____ Material supplied
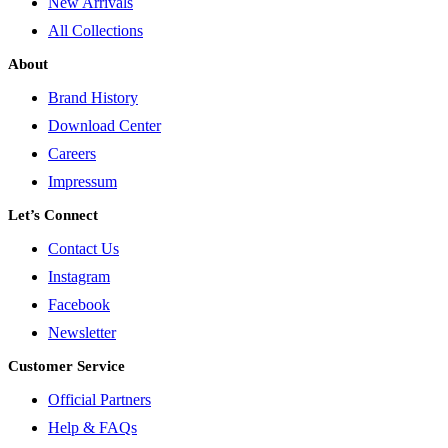
New Arrivals
All Collections
About
Brand History
Download Center
Careers
Impressum
Let’s Connect
Contact Us
Instagram
Facebook
Newsletter
Customer Service
Official Partners
Help & FAQs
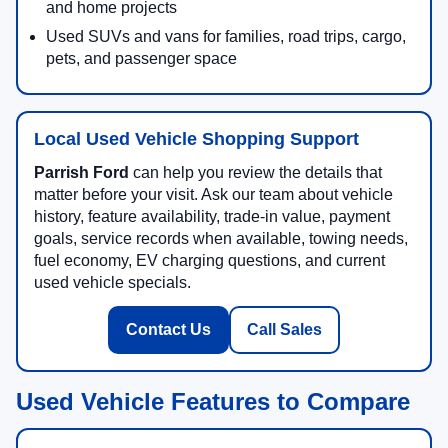
and home projects
Used SUVs and vans for families, road trips, cargo,
pets, and passenger space
Local Used Vehicle Shopping Support
Parrish Ford
can help you review the details that
matter before your visit. Ask our team about vehicle
history, feature availability, trade-in value, payment
goals, service records when available, towing needs,
fuel economy, EV charging questions, and current
used vehicle specials.
Contact Us
Call Sales
Used Vehicle Features to Compare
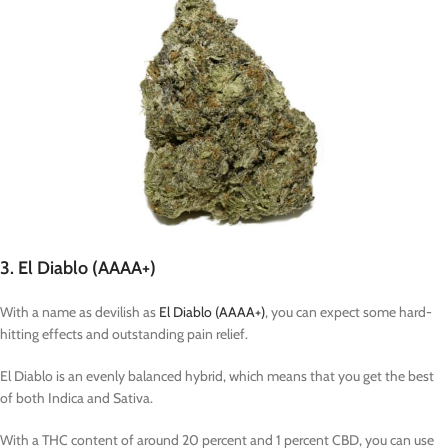
3. El Diablo (AAAA+)
With a name as devilish as
El Diablo (AAAA+)
, you can expect some hard-
hitting effects and outstanding pain relief.
El Diablo is an evenly balanced hybrid, which means that you get the best
of both Indica and Sativa.
With a THC content of around 20 percent and 1 percent CBD, you can use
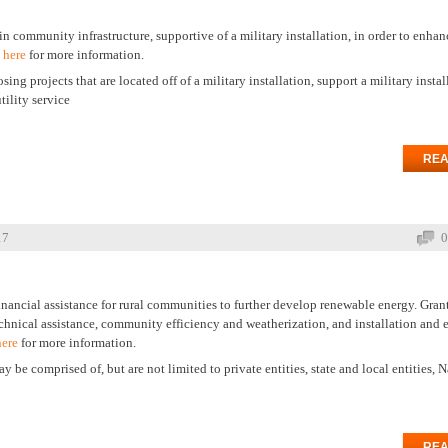
n community infrastructure, supportive of a military installation, in order to enhan
 here
for more information.
ng projects that are located off of a military installation, support a military install
ility service
REA
17
0
inancial assistance for rural communities to further develop renewable energy. Gran
chnical assistance, community efficiency and weatherization, and installation and
here
for more information.
e comprised of, but are not limited to private entities, state and local entities, N
REA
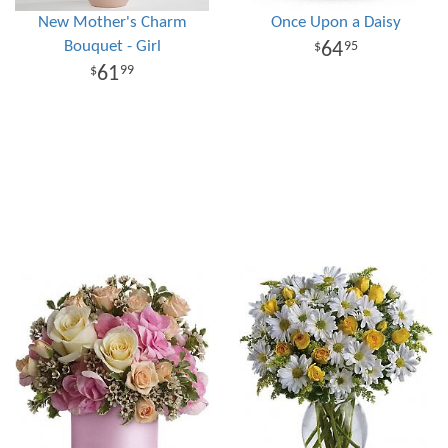
New Mother's Charm
Once Upon a Daisy
Bouquet - Girl
64
95
61
99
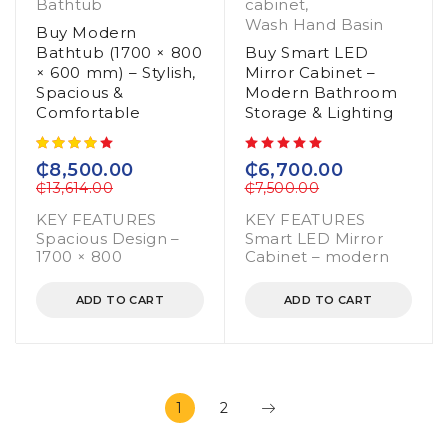
Bathtub
cabinet
,
Wash Hand Basin
Buy Modern
Bathtub (1700 × 800
Buy Smart LED
× 600 mm) – Stylish,
Mirror Cabinet –
Spacious &
Modern Bathroom
Comfortable
Storage & Lighting
out of 5
₵
8,500.00
₵
6,700.00
₵
13,614.00
₵
7,500.00
KEY FEATURES
KEY FEATURES
Spacious Design –
Smart LED Mirror
1700 × 800
Cabinet – modern
ADD TO CART
ADD TO CART
1
2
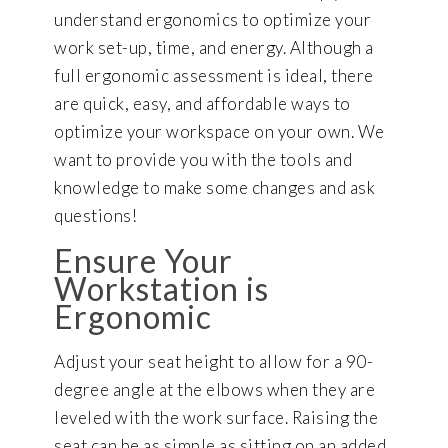
understand ergonomics to optimize your
work set-up, time, and energy. Although a
full ergonomic assessment is ideal, there
are quick, easy, and affordable ways to
optimize your workspace on your own. We
want to provide you with the tools and
knowledge to make some changes and ask
questions!
Ensure Your
Workstation is
Ergonomic
Adjust your seat height to allow for a 90-
degree angle at the elbows when they are
leveled with the work surface. Raising the
seat can be as simple as sitting on an added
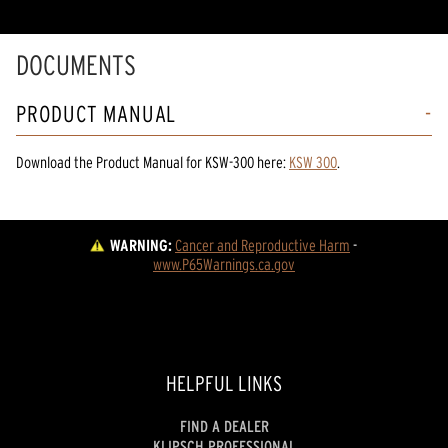
DOCUMENTS
PRODUCT MANUAL
Download the
Product Manual
for
KSW-300
here:
KSW 300
.
WARNING:
Cancer and Reproductive Harm
 - 
www.P65Warnings.ca.gov
HELPFUL LINKS
FIND A DEALER
KLIPSCH PROFESSIONAL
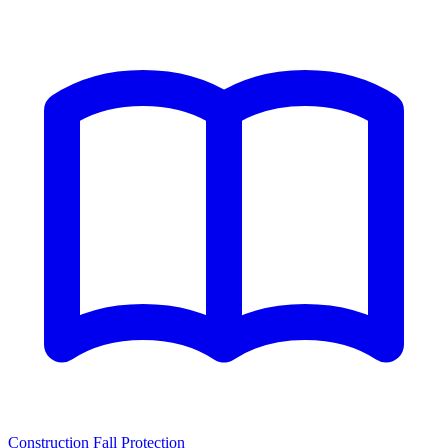
Construction Fall Protection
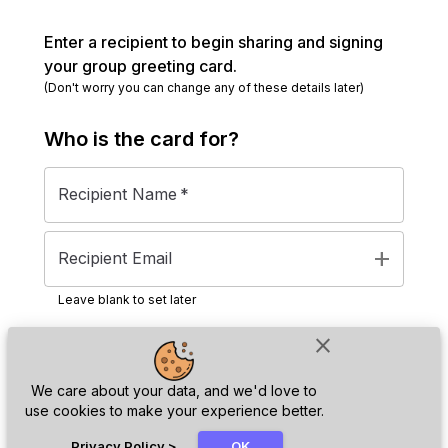
Enter a recipient to begin sharing and signing
your group greeting card.
(Don't worry you can change any of these details later)
Who is the
card
for?
Recipient Name
*
add
Recipient Email
Leave blank to set later
close
Next
We care about your data, and we'd love to
use cookies to make your experience better.
chat_bubble
Privacy Policy
>
OK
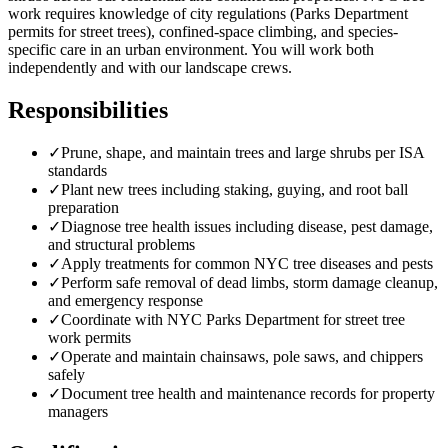
work requires knowledge of city regulations (Parks Department
permits for street trees), confined-space climbing, and species-
specific care in an urban environment. You will work both
independently and with our landscape crews.
Responsibilities
✓
Prune, shape, and maintain trees and large shrubs per ISA
standards
✓
Plant new trees including staking, guying, and root ball
preparation
✓
Diagnose tree health issues including disease, pest damage,
and structural problems
✓
Apply treatments for common NYC tree diseases and pests
✓
Perform safe removal of dead limbs, storm damage cleanup,
and emergency response
✓
Coordinate with NYC Parks Department for street tree
work permits
✓
Operate and maintain chainsaws, pole saws, and chippers
safely
✓
Document tree health and maintenance records for property
managers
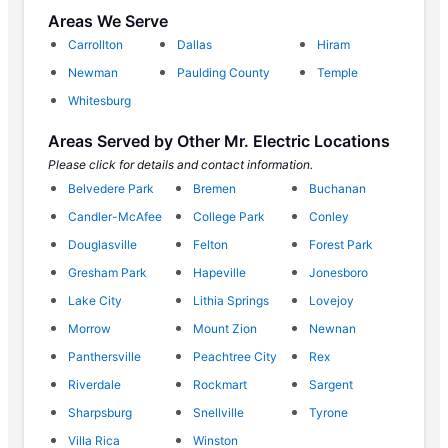
Areas We Serve
Carrollton
Dallas
Hiram
Newman
Paulding County
Temple
Whitesburg
Areas Served by Other Mr. Electric Locations
Please click for details and contact information.
Belvedere Park
Bremen
Buchanan
Candler-McAfee
College Park
Conley
Douglasville
Felton
Forest Park
Gresham Park
Hapeville
Jonesboro
Lake City
Lithia Springs
Lovejoy
Morrow
Mount Zion
Newnan
Panthersville
Peachtree City
Rex
Riverdale
Rockmart
Sargent
Sharpsburg
Snellville
Tyrone
Villa Rica
Winston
________
▶ [Problem] Lines holding "installation" in the material above are to be reported.

▶ [Solution to this task]
n community infrastructure, supportive of a military installation, in order to enhan
ng projects that are located off of a military installation, support a military install
chnical assistance, community efficiency and weatherization, and installation and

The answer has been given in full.